Whether we’re fixing failed transactions or working out the scale of a security breach, by processing the metrics and logs as they occur, we can automate the evaluation of whether they indicate an issue occurring now or, better, an imminent problem. Thus, we can reduce the amount of pain because we’ve avoided or kept the effect of the issue as small as possible.
The ability to distribute data easily also allows us to adopt different tools for different tasks. If the data is difficult to distribute, we end up with the lowest common denominator or with tools that support the most vocal team using the data rather than ones that address different needs. PagerDuty, for example, is ideal for notifying the right person depending on the identified system and the time and day of the week.
Fluent’s Place in CNCF
The Fluent tools, Fluentd and Fluent Bit, are key players in the Cloud Native Computing Foundation (CNCF) ecosystem, helping us gather, secure, and, ideally, analyze logs and metrics.

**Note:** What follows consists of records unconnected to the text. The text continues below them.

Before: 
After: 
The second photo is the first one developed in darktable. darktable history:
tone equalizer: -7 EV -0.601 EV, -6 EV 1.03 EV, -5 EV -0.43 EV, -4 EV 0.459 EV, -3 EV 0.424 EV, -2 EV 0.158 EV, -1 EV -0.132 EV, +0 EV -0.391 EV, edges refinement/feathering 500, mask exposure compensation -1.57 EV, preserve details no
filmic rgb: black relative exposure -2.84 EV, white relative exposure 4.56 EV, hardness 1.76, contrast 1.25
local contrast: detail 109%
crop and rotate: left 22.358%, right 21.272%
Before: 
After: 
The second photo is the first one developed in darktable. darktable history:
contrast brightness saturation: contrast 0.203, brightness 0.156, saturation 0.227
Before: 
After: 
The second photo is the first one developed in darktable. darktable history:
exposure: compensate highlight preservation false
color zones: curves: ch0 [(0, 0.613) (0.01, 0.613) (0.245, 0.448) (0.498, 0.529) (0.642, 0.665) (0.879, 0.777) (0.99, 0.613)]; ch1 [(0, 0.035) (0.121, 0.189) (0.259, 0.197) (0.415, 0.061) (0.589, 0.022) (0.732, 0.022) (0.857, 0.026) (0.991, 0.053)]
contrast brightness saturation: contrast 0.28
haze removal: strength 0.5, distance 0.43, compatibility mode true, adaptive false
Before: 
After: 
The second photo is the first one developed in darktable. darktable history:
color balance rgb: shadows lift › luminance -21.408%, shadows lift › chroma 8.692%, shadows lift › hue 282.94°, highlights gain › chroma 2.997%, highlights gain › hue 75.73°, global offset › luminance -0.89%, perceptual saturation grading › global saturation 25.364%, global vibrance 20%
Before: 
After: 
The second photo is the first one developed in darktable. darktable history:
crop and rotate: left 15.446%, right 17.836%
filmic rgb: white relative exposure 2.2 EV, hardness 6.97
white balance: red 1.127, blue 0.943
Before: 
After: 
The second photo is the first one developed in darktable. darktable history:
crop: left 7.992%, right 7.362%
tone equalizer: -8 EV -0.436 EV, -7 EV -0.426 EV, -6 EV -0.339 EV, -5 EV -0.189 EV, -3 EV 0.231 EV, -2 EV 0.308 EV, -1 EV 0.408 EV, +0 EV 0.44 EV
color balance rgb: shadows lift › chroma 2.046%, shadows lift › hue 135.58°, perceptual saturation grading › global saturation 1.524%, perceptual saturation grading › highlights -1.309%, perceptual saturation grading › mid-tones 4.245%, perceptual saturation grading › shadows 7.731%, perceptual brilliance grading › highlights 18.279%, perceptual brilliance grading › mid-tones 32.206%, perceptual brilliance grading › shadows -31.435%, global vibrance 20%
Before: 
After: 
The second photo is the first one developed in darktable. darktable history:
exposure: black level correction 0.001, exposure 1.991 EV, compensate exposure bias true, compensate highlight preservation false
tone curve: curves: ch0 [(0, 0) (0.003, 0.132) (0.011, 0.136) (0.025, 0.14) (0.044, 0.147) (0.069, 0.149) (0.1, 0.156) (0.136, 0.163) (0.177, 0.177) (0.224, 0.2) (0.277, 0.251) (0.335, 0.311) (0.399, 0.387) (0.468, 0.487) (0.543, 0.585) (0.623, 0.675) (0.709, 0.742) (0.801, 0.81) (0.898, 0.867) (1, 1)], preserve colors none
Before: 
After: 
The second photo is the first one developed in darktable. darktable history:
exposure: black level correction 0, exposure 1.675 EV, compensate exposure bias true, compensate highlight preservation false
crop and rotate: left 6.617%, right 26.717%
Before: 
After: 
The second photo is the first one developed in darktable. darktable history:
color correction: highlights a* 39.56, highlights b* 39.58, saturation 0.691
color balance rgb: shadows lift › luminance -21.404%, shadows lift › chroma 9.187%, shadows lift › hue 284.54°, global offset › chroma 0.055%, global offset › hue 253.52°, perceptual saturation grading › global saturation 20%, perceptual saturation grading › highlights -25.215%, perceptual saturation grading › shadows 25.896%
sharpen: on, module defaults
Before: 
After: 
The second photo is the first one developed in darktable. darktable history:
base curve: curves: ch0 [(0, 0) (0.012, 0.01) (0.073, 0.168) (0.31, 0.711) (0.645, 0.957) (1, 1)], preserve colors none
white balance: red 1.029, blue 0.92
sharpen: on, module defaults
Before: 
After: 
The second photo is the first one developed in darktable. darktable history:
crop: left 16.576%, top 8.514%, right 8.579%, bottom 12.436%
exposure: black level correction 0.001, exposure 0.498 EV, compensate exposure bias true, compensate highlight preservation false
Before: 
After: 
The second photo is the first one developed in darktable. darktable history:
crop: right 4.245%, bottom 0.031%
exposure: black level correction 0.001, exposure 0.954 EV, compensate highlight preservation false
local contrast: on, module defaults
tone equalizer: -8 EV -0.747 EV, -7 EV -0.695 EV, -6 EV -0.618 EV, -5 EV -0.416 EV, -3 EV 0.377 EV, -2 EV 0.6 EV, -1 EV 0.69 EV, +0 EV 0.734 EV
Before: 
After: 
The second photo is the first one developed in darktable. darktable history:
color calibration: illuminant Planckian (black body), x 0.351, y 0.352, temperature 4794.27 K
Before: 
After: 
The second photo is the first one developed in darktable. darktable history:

These solutions allow us to get the observability data (logs, traces and metrics) in a form that another tool can render in an easily digestible format. Fluent Bit is having a greater effect than Fluentd in terms of adoption and support for the latest observability standards and tools, as we’ll see.
Within the CNCF, projects are classified to reflect their process, quality, maturity, support and adoption. Graduated projects such as Fluentd and Fluent Bit need contributors from multiple organizations with processes that demonstrate good project governance and development processes. Most importantly, these projects need several public adopters so the wider community can be confident that it will not likely adopt something that could be abandoned overnight.